The Little Red Hen understood the real world. She asked for help as she planted, nurtured, harvested, milled and baked. No one cared about helping with the work. Everyone wanted to enjoy the freshly baked bread. She rightly allowed only those who worked for the bread to Sadly, she ate alone. She understood that pleasure and responsibility go hand in hand.enjoy it.
These connections are self-evident to those steeped in the Protestant work ethic. The pleasure of sex brings the responsibility of commitment and potential parenthood. The pleasure of leisure comes after the responsibility of work. The pleasure of beachfront property brings the responsibility of preparing for storm damage. The “pleasure” of poor health choices creates the responsibility of dealing with diabetes, heart disease, lung cancer, or cirrhosis of the liver.
Unfortunately today’s culture works constantly to sever pleasure from responsibility. Pregnant and don’t want to be? There’s a pill for that. Hung over? There’s a pill for that. Sleepy? Have an energy drink. Distracted? Choose your ADHD med. Negative consequences must be avoided at all costs, even at the cost of human life. The consequences of recreational sex, laziness, poor judgment, poor health choices, and economic risk must not be felt. (This is actually part of the contemporary doctrine that all suffering must be avoided.) Some corporations are too big to fail, so the taxpayers bail them out. When hurricanes destroy their homes, uninsured property owners receive interest free, government guaranteed loans. Many able-bodied adults choose not to work but collect electronic benefits transfer (EBT) payments every month. Millions of babies die each year when abortion is used as birth control. Though intended to help people, these pills and policies harm the individual and society. They interfere with natural cause and effect.

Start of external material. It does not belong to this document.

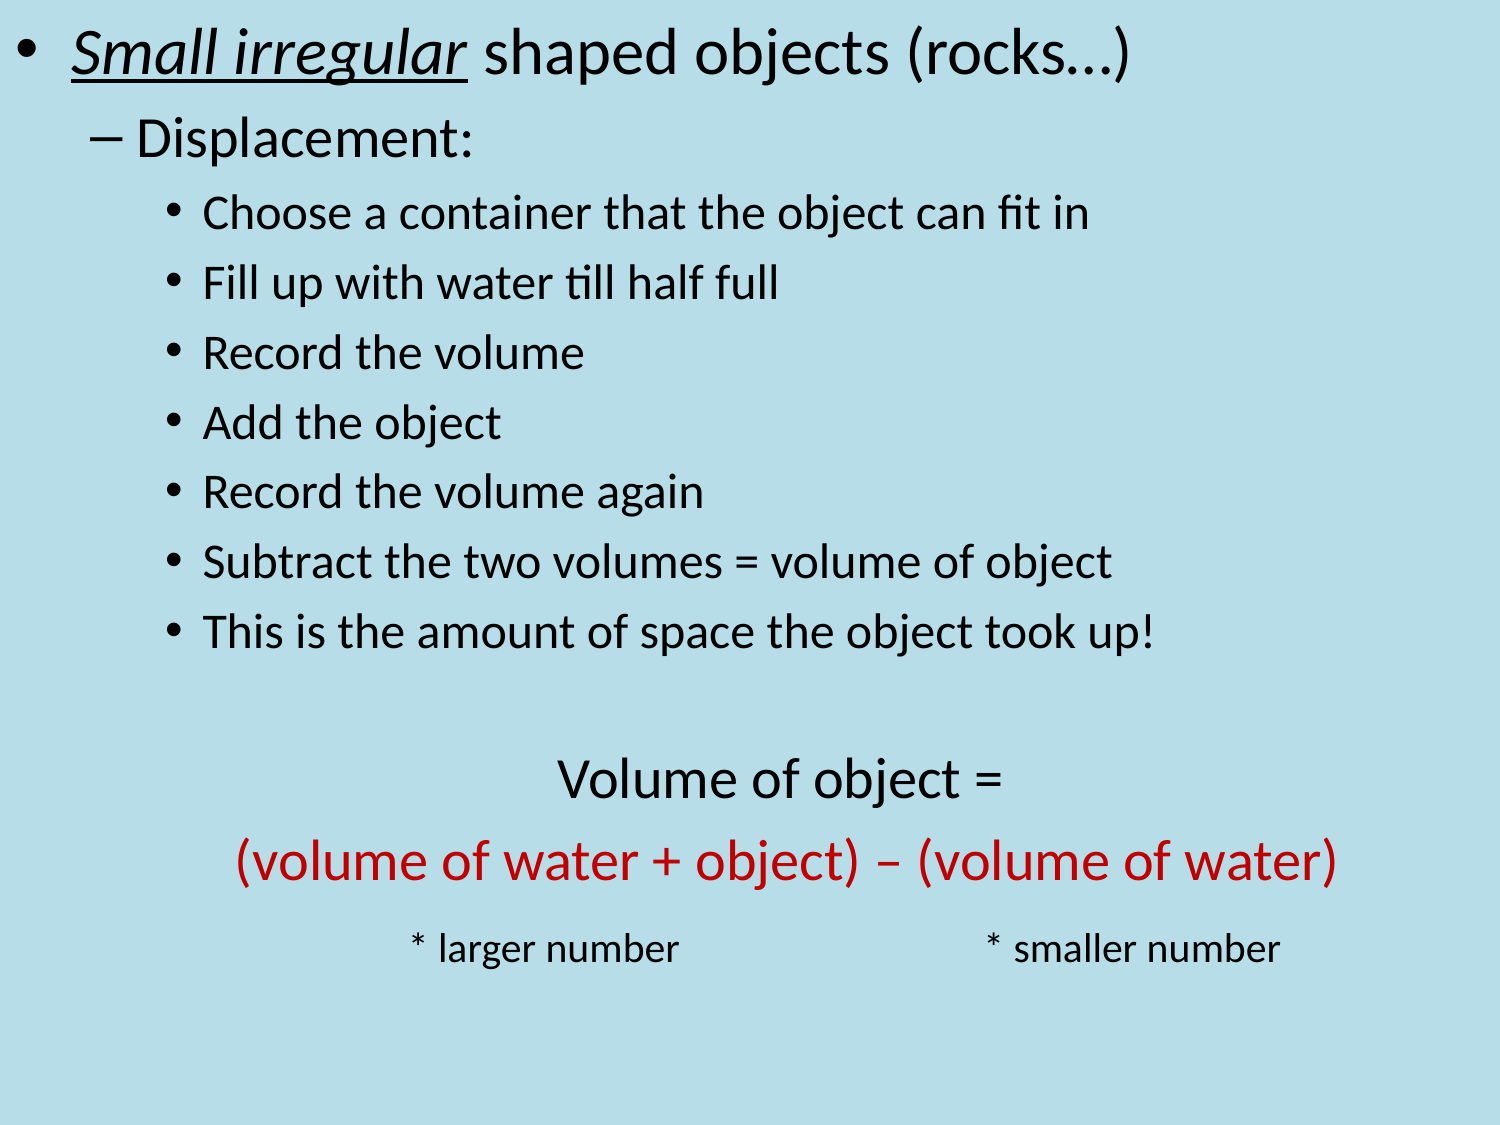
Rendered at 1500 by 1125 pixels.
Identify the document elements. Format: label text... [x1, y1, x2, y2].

list Small irregular shaped objects (rocks…) Displacement: Choose a container that the object can fit in Fill up with water till half full Record the volume Add the object Record the volume again Subtract the two volumes = volume of object This is the amount of space the object took up! Volume of object = (volume of water + object) – (volume of water) * larger number * smaller number [0, 0, 1500, 1125]
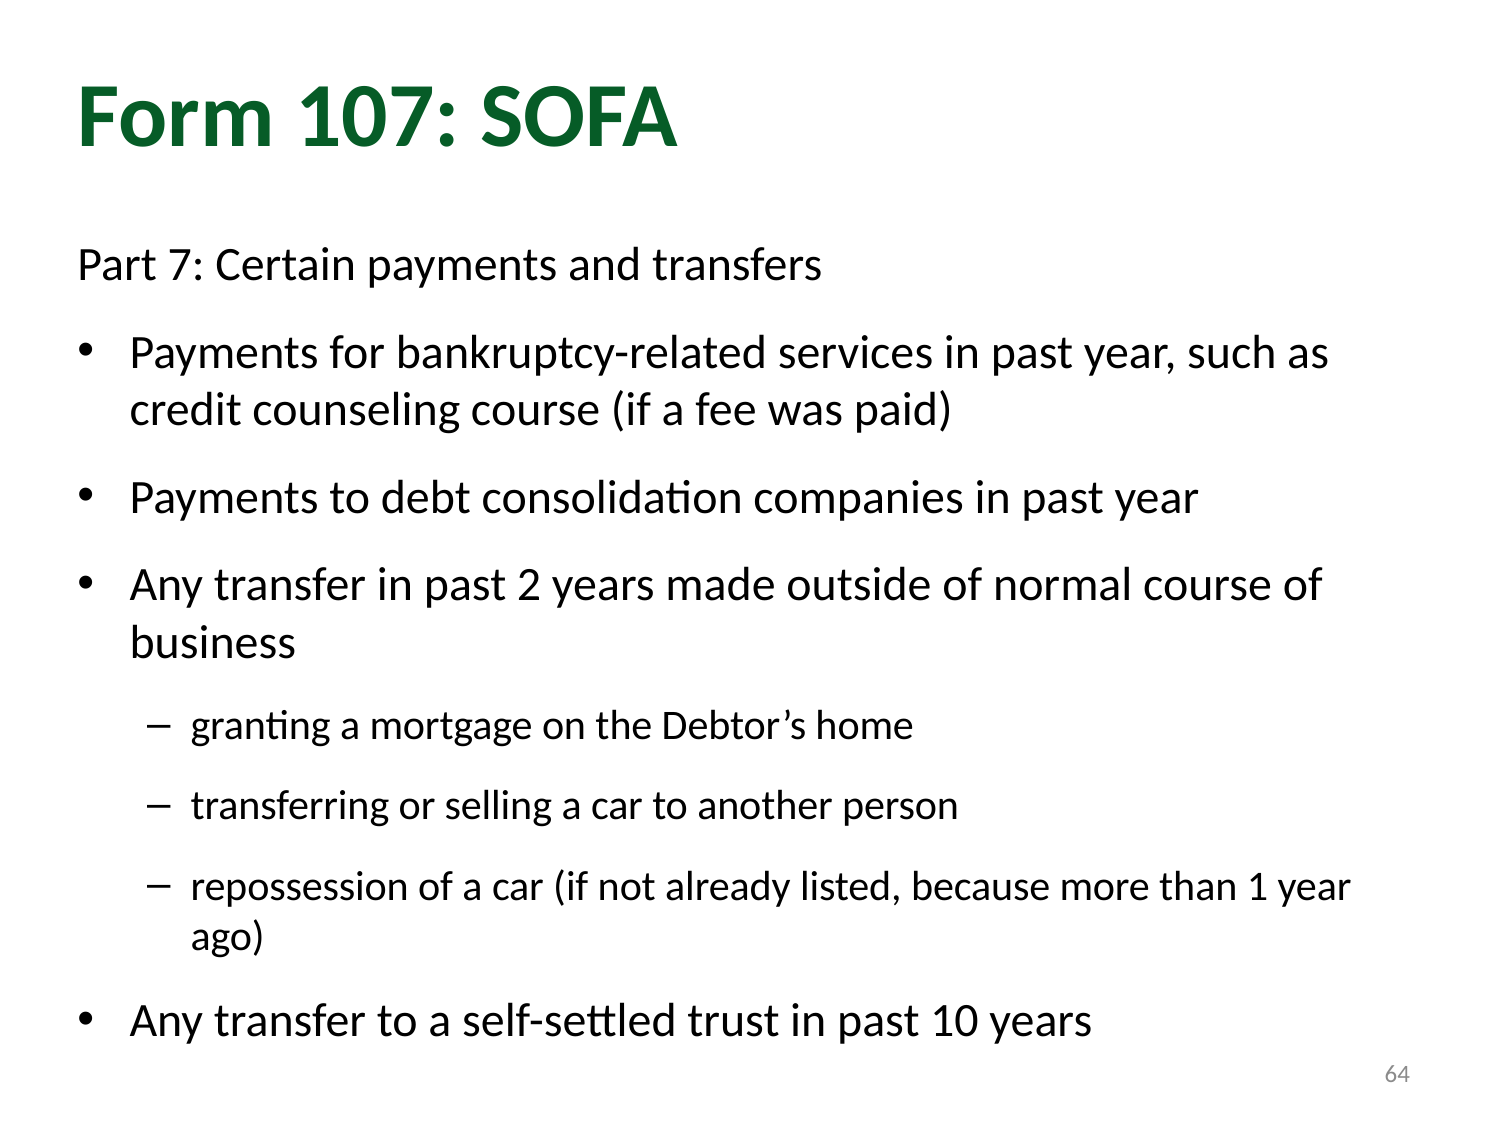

Yet well-parented children know that the pleasure of a snow day means school work must be done at another time. They know that chores come before play. They know that living in a family obligates children and adults to help run the household. This connection of pleasure with responsibility reflects the “real world.” However, through science, marketing, and government programs, our society works to create the life of pleasure with no responsibility. The real world is too cruel, so we must save people from it. This sounds as appealing as having ice cream for breakfast and a staff of servants to do all the chores. It might seem good in the short run, but ultimately someone must pay for it. The servants must be paid, and poor health comes from a sugar-rich diet.
Therapists deal with those deprived of the proper pleasure/responsibility balance in childhood. Those with no pleasure have been overworked; they have been robbed of their childhoods. Meanwhile, those with no responsibility have never had to work; they never mature beyond childhood.
Our society moves steadily toward the latter. Fewer people take responsibility because fewer people have to. Looking at today’s pro sports, government, and prime time television, one must ask the same question: Where are all the grownups? There must be a pill for that.